DPP awaits appeal decision against O’Donoghue sentence

THE Director of Public Prosecutions will learn next week if his appeal over the leniency of the sentence handed down to child killer Wayne O’Donoghue was successful.

DPP awaits appeal decision against O’Donoghue sentence

The Court of Criminal Appeal will deliver its judgment on Wednesday next.

O’Donoghue had been charged with murdering his neighbour Robert Holohanat Ballyedmond, Middleton, Cork, on January 4, 2005. He was acquitted by jury in December 2005 but had pleaded guilty to his manslaughter. Mr Justice Paul Carney sentenced the CIT engineering student to four years in jail in January.
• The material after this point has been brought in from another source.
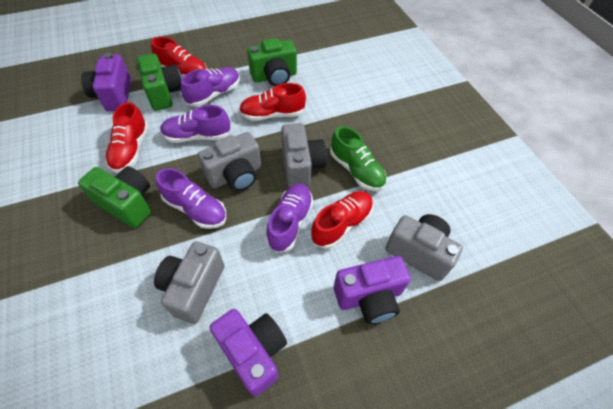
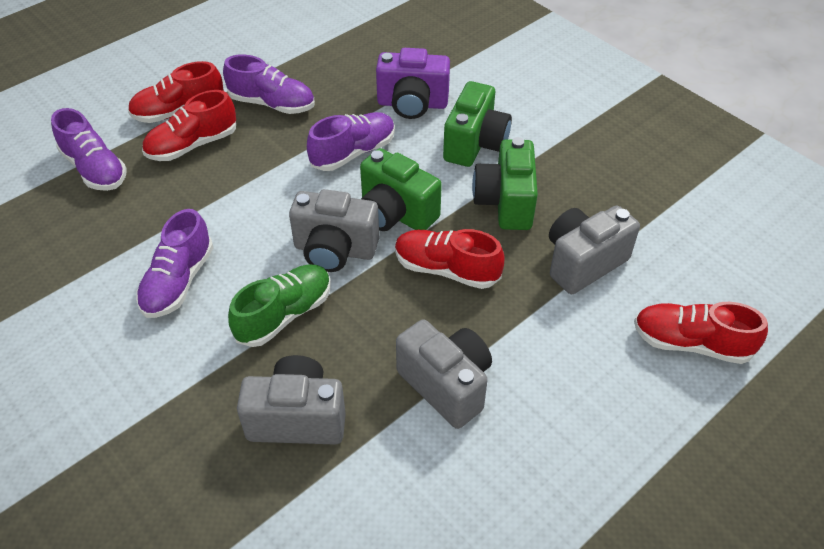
purple camera: [81,53,131,111] [210,309,287,397] [334,256,411,324] = 3 -> [376,48,450,119] = 1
The DPP appealed the leniency of the term.

Lawyers for the DPP claimed a number of factors should have been taken into account when sentencing him. Age, strength and size difference between the two were major aspects, they said, and the killing was a violent, dangerous act and not horseplay, as recorded by the trial judge.

O’Donoghue, 21, said he accidentally killed the boy in a row over throwing stones at his car.

The trial heard Robert died from asphyxia due to manual strangulation, which had been caused by minor injuries. The boy’s body was then dumped at Inch Strand.

The DPP also argued that the judge did not take into account the concealment of the killing and of Robert’s body, which prolonged the impact for his family.

During the appeal hearing O’Donoghue’s lawyer Blaise O’Carroll accused the DPP of nitpicking and scraping the barrel. He said the minor elements of the evidence were now being blown out of proportion.